_PROBLEM DETAILS_
Without changing a thing, reproduce the entire listing and leave out its pictures.

════════════════

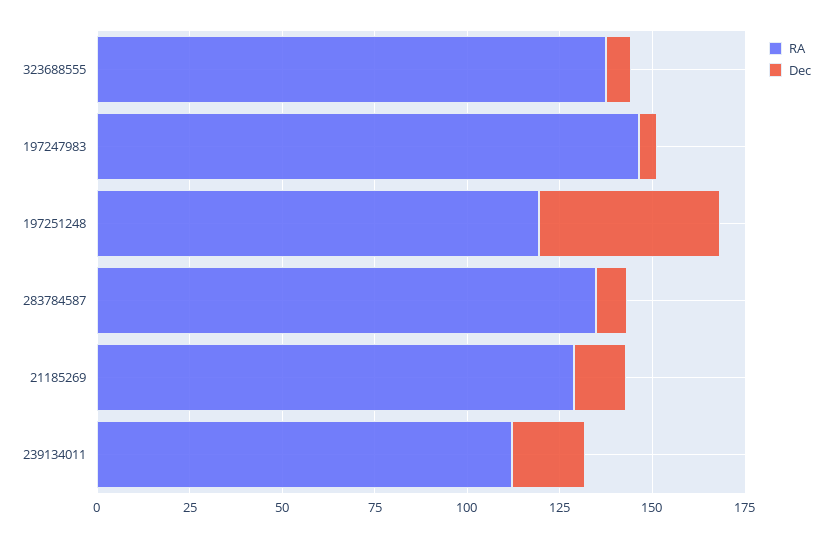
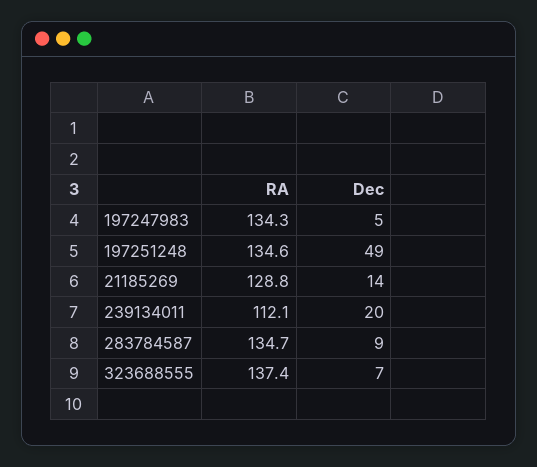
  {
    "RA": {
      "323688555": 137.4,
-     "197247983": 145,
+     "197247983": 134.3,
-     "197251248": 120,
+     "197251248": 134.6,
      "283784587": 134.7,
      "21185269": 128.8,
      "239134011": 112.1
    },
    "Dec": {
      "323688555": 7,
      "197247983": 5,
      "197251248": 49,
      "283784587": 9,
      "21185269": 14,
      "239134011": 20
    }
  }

════════════════

_SOLUTION FOR THIS TASK_
  {
    "RA": {
      "323688555": 137.4,
-     "197247983": 145,
+     "197247983": 134.3,
-     "197251248": 120,
+     "197251248": 134.6,
      "283784587": 134.7,
      "21185269": 128.8,
      "239134011": 112.1
    },
    "Dec": {
      "323688555": 7,
      "197247983": 5,
      "197251248": 49,
      "283784587": 9,
      "21185269": 14,
      "239134011": 20
    }
  }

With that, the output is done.